**Pose landmark coordinates**
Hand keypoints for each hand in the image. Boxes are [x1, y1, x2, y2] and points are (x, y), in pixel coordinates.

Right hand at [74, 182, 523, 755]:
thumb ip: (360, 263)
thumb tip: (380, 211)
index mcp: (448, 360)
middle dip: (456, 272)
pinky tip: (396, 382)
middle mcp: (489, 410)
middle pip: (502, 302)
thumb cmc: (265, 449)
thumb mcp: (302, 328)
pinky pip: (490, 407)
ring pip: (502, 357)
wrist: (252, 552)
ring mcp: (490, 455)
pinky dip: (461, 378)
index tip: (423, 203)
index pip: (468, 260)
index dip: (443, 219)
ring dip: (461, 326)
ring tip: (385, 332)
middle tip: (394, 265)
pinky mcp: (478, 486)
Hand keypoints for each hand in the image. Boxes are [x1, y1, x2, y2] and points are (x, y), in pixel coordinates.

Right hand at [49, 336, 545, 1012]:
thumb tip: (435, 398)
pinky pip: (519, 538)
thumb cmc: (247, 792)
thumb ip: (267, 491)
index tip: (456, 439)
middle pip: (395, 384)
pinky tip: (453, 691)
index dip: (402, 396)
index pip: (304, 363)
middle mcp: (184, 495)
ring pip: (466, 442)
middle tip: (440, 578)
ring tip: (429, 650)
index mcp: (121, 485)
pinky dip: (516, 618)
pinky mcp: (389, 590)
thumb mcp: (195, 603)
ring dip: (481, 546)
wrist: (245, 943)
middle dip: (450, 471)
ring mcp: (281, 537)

**EXERCISE AIM**
Your answer should consist only of the lines from the one with "middle mcp: (184, 495)" through the last line of the entries above, retyped exactly.

**TASK SOLUTION**
middle mcp: (184, 495)
ring pip: (466, 442)
middle tip: (440, 578)
ring tip: (429, 650)
index mcp: (121, 485)
pinky dip: (516, 618)
pinky mcp: (389, 590)
thumb mcp: (195, 603)
ring dip: (481, 546)
wrist: (245, 943)
middle dip: (450, 471)
ring mcp: (281, 537)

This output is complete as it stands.